Размер шрифта
-
+

На сто первой версте - стр. 22

Про эту двухэтажную баню рядом с пожаркой тоже говорили всякое. Кирпичная труба кочегарки, словно башня древней крепости, пугала меня своей мощью и высотой. Труба эта, с закопченным верхом, угрожающе нависала над соседними кварталами, будучи гораздо выше скромненькой пожарной каланчи. И вот как-то пацаны полезли на эту самую трубу по железным скобкам, вбитым снаружи трубы, – хотели поглазеть на голых баб и девок, что мылись на втором этаже. Но скобки, вбитые аж при царе, держались слабо, и один мальчик, самый смелый, первым вскарабкавшийся на уровень окон женского отделения, сорвался с большой высоты. А внизу, у подножия трубы, как на грех, был битый кирпич. Переломался пацан очень сильно, стал инвалидом – на всю жизнь! А еще слыхал я, будто мальчик этот все-таки умер в больнице.

Еще говорили о жестокой драке в этой бане, которую устроили голые калеки, вернувшиеся с войны без рук без ног. Кажется, они тазики не поделили, и вот этими-то самыми тазиками оцинкованными принялись швыряться друг в друга. Кровь, говорят, так и плыла по полу вместе с мыльной водой.

Поджидая нашу очередь, я читал в предбаннике от скуки: «Комната материи ребенка»… Что это за материя ребенка? Я никого не спрашивал, но догадывался, что в этой комнате грудных детей закутывают в материю, пеленают. В очереди вдоль стен сидело много мужиков с костылями, одноногих и одноруких, они курили все как один, и оттого обширный предбанник всегда был наполнен сладковатым, приятным и волнующим чадом – не то что от бабушкиной печки! Бабушка часто закрывала заслонки раньше времени, чтоб сохранить побольше жару, после этого в избе противно пахло распаренной свеклой и болела голова.

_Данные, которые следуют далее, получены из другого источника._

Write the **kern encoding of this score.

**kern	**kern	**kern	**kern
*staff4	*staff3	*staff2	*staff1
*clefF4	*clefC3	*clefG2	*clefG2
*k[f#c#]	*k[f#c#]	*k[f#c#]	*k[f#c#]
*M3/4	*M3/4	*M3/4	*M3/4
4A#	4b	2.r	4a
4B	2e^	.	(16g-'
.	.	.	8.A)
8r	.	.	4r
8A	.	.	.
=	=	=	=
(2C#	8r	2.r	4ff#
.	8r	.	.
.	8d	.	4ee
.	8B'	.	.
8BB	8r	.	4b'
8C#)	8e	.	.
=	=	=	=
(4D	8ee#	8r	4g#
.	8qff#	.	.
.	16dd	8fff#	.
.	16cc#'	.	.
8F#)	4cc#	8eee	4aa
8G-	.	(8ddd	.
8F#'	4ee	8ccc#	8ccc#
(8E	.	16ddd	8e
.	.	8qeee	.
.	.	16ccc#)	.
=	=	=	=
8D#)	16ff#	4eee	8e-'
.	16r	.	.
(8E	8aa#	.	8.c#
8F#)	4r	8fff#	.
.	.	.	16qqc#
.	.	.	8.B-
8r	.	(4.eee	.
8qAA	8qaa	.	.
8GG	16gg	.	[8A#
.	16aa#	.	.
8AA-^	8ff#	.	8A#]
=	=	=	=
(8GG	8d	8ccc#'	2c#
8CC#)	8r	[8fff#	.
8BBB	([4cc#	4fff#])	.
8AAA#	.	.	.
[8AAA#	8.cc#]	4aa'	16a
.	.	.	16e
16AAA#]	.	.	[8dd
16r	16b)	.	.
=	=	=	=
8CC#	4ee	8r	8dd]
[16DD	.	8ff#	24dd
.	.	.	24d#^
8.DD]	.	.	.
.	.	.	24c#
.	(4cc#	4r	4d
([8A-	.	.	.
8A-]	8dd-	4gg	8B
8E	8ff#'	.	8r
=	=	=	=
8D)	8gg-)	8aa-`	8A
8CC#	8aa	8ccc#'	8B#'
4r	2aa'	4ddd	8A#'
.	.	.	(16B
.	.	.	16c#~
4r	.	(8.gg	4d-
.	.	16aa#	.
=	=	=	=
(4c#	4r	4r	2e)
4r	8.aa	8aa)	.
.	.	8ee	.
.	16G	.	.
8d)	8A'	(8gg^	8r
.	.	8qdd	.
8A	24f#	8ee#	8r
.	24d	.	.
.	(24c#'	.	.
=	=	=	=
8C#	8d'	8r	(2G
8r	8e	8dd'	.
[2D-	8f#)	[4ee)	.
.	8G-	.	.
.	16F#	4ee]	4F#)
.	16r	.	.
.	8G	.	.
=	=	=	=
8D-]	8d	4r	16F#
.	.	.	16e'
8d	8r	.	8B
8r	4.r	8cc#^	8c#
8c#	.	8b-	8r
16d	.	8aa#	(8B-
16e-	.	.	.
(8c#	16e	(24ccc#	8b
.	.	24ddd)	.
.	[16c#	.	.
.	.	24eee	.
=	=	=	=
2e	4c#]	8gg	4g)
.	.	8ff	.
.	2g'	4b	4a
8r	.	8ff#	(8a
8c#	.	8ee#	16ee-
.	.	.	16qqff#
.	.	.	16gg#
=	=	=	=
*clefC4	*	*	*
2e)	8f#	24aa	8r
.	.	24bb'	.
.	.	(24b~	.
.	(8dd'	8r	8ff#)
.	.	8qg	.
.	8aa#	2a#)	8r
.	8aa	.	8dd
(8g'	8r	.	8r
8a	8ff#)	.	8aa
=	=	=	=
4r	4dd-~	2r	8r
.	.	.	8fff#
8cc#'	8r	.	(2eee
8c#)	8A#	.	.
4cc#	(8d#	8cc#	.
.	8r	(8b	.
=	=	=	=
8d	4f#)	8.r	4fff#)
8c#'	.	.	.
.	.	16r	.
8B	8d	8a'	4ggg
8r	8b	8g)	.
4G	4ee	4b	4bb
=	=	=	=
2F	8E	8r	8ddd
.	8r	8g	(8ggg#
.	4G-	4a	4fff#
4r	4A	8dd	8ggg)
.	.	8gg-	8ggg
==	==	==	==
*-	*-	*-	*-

Мама называла печеную или пареную свеклу «красотой», а я ненавидел свеклу, ее запах был так похож на запах угара, и я хныкал, что не буду есть «красоту». Свекла и угар – вот два кошмара моего детства.

В бане мама и бабушка водили меня, как и Катю, в женское отделение, и потому я не видел голых обрубков вместо ног и рук. Наверное, ради этого меня и не пускали в мужское отделение вместе с папой.

Я знал, что мама работала в районной газете, а папа не работал, он – на пенсии, он инвалид войны, только с руками и ногами, не то что мужики в бане. Папа почти всегда был дома, рядом, он непрерывно столярничал и что-то придумывал новое по хозяйству: то сарай переоборудует под «дачу», куда потом водили гостей, то новую стенку сделает в доме, то новый туалет в огороде… То качели нам с Катей на переднем дворе соорудит: старая липа – одна стойка, вкопанное бревно – другая, труба-перекладина и выстроганные папой из досок палки-держалки, а между ними – жесткий брусок сиденья.